Wherefore callbacks?
habemus-papadum opened this issue · 3 comments
Hi,
the current design uses callbacks to communicate the results of operations back to the fuse daemon, e.g.: the cb
in readdir: function (path, cb) ...
.
Can you explain the rationale for this, rather than, say having the operations return values e.g.
readdir: function (path) { return ['file1'];}
The python bindings for fuse seems to choose that approach.
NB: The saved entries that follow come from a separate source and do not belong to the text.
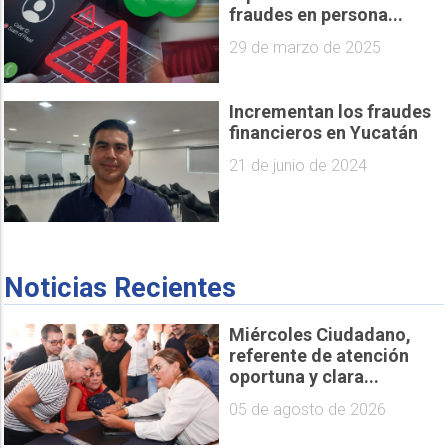
fraudes en persona...
29 de marzo de 2025
Incrementan los fraudes
financieros en Yucatán
21 de junio de 2024
Noticias Recientes
Miércoles Ciudadano,
referente de atención
oportuna y clara...
05 de agosto de 2026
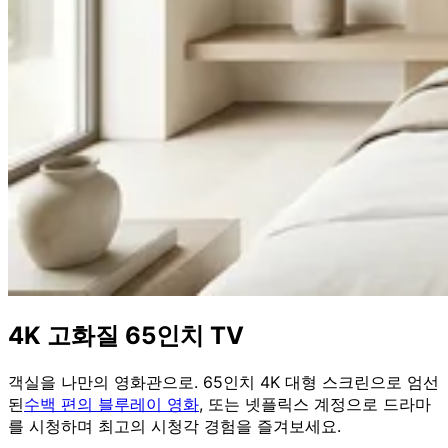
4K 고화질 65인치 TV
객실을 나만의 영화관으로. 65인치 4K 대형 스크린으로 엄선
된
수백 편의 블루레이 영화
, 또는 넷플릭스 계정으로 드라마
를 시청하며 최고의 시청각 경험을 즐겨보세요.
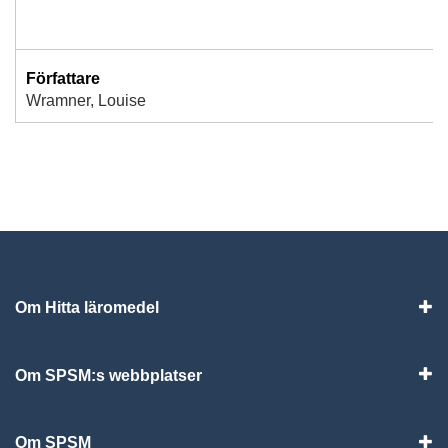
Författare
Wramner, Louise
Om Hitta läromedel
Visa
Om SPSM:s webbplatser
Vis
Om SPSM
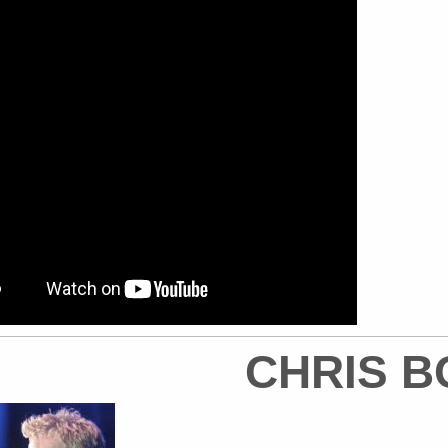
CHRIS B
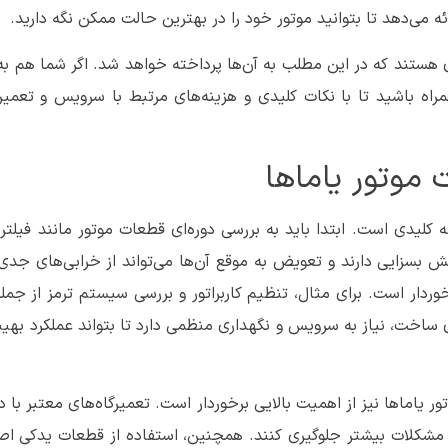
ه می‌دهد تا بتوانید موتور خود را در بهترین حالت ممکن نگه دارید.
دی هستند که در این مطلب به آن‌ها پرداخته خواهد شد. اگر شما هم به
اه باشید تا با نکات کلیدی و هزینه‌های مرتبط با سرویس و تعمیرا
موتور یاماها
کلیدی است. ابتدا باید به بررسی دوره‌ای قطعات موتور مانند فیلتر 
 بسزایی دارند و تعویض به موقع آن‌ها می‌تواند از خرابی‌های جدی
برخوردار است. برای مثال، تنظیم کاربراتور و بررسی سیستم ترمز از جم
ای ساخت، نیاز به سرویس و نگهداری منظمی دارد تا بتواند عملکرد بهی
ور یاماها نیز از اهمیت بالایی برخوردار است. تعمیرگاه‌های معتبر 
وز مشکلات بیشتر جلوگیری کنند. همچنین، استفاده از قطعات یدکی اصل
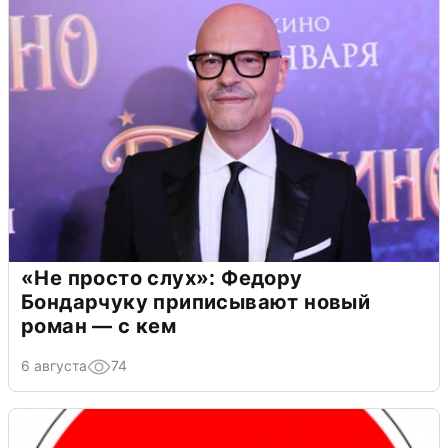
«Не просто слух»: Федору
Бондарчуку приписывают новый
роман — с кем
6 августа
74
For instance is it ever correct to call a callback more than once for a given operation? Also can a callback be used after the operation notification has completed? (e.g. readdir
returns without calling cb
, and at a later point cb
is called with proper data)
A 'yes' to either question would clarify the current design, however, best would be examples demonstrating the possibilities.
Cheers! nehal
Python is a blocking language, while Javascript not, so operations are asynchronous. They work the same way, only that in Python the execution will stop until the called functions return a value, and in Javascript they continue, so instead of returning the result, you pass it to the callback function.
python learned async/await
a while back and has known yield
for a very long time....
But, to keep it simple -- is it valid to cb
more than once for any operation?
But, to keep it simple -- is it valid to cb more than once for any operation?
Depends of the library you are using, but usually (like in this case) not.